→ TEXT FOR ANALYSIS
Lab incubations reflected some of the patterns witnessed in the field: Increases in P, slower N mineralization rates, and otherwise similar soil chemistry outcomes relative to that of conventional fertilizer, particularly after 12 weeks (Figure 3).
Organic matter was not seen to increase significantly in-season, but the fact that the LBF material is 10% solids, and those solids are roughly 30% carbon from organic matter means that additions of carbon, micronutrients, and water could be advantageous to crop growth.
Incubations
Figure 3: N mineralization, available phosphorous, salinity (as electrical conductivity, EC ), and pH results from 12-week lab incubations at 70 degrees F, comparing LBF, PBF, and pelletized urea mixed into a Yolo loam at 90 lbs N / acre. Significant difference between treatments is indicated within a given week by different letters.
Conclusion
Small grain growers working in the southern Sacramento Valley or in similar climates should feel confident that LBFs will likely perform as well as conventional sources of N when applied at similar rates of total N. LBFs may also provide additional benefits to growers in the form of increased P, micronutrients, or additional soil moisture. Growers should also consider the combined use of biosolids and in-season conventional N additions when needed. As always, good N-management and monitoring can greatly improve grower capacity for success.

→ WHAT YOU ARE ASKED TO DO
In the text on biosolid fertilizers, rename "in-season" as "within the growing season" and write out the part from "Organic matter was" up to and including "to crop growth.".

→ DATA
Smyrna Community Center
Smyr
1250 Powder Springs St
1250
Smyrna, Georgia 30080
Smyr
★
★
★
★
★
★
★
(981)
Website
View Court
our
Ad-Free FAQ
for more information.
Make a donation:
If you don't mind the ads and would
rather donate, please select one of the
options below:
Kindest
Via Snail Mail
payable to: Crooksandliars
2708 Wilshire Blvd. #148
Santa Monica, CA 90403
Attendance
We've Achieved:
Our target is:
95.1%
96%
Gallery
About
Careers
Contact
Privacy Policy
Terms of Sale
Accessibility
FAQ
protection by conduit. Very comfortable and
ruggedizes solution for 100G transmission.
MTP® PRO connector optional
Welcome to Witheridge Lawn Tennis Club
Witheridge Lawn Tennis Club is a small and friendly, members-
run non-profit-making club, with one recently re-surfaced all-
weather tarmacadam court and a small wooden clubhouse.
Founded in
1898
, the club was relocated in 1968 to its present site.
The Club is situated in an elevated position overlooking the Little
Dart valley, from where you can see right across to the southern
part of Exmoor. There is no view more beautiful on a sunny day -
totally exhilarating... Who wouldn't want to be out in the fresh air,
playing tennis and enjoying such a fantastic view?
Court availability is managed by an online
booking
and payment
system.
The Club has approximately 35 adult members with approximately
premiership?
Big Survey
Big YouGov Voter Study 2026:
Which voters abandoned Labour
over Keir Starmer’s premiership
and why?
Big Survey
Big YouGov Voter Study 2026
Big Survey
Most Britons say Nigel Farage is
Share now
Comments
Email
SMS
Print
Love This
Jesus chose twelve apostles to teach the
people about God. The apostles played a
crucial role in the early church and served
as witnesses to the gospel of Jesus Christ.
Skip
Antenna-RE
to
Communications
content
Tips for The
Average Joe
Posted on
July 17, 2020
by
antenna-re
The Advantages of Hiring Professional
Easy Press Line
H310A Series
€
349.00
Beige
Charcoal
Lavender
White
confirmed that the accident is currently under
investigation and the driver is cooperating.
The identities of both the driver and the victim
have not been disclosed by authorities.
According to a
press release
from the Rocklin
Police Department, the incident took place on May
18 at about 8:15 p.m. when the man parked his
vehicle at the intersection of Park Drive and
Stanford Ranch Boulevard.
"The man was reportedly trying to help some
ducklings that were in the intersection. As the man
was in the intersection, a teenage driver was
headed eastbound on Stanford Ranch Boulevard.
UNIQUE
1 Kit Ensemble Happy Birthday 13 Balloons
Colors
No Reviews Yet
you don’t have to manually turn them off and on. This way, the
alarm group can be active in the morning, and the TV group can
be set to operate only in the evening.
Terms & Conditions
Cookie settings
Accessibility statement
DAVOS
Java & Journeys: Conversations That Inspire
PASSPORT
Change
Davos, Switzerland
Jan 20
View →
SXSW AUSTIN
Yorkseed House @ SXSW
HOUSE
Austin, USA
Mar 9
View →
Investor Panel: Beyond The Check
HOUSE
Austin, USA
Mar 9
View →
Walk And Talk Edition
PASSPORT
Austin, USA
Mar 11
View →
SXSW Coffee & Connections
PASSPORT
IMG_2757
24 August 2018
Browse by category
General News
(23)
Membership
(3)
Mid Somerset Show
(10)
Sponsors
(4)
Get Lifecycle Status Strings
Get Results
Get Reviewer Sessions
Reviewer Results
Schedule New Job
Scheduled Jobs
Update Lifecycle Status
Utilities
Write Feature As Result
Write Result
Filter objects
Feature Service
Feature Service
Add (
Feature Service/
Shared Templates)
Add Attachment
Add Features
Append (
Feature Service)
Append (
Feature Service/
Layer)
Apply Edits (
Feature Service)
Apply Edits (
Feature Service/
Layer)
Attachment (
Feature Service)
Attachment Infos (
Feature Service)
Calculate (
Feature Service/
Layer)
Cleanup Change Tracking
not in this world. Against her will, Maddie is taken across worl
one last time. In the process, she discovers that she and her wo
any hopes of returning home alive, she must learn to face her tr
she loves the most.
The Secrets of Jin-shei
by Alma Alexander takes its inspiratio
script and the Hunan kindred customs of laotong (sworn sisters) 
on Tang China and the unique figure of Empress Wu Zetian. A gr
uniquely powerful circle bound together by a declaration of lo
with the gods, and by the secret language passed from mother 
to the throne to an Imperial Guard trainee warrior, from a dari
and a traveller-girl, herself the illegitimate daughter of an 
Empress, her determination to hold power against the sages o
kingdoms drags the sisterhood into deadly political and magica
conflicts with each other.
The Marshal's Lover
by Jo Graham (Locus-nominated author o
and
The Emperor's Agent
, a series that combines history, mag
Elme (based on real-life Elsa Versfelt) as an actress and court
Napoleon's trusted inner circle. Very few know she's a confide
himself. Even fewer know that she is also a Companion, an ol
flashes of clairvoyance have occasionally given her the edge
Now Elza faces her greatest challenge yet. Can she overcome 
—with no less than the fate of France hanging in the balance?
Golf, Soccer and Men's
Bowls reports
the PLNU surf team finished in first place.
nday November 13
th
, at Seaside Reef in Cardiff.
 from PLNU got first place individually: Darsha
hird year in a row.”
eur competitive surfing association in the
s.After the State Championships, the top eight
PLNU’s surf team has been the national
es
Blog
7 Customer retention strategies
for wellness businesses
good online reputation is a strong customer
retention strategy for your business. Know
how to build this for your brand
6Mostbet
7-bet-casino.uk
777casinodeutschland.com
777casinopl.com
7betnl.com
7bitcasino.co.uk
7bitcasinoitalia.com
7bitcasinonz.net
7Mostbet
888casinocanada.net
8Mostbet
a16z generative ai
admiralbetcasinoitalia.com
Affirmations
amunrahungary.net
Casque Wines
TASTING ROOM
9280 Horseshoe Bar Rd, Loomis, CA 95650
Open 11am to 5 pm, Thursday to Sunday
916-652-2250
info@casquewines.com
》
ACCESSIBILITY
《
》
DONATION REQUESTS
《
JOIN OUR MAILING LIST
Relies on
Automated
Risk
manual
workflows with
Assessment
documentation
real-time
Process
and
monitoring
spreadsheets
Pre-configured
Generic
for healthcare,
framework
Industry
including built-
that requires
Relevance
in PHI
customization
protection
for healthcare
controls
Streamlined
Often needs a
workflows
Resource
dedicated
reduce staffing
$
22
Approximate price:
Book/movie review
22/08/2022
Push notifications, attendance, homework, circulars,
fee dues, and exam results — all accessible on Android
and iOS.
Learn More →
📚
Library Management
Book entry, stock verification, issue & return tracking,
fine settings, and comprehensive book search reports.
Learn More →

→ SOLUTION BELOW
Organic matter was not seen to increase significantly within the growing season, but the fact that the LBF material is 10% solids, and those solids are roughly 30% carbon from organic matter means that additions of carbon, micronutrients, and water could be advantageous to crop growth.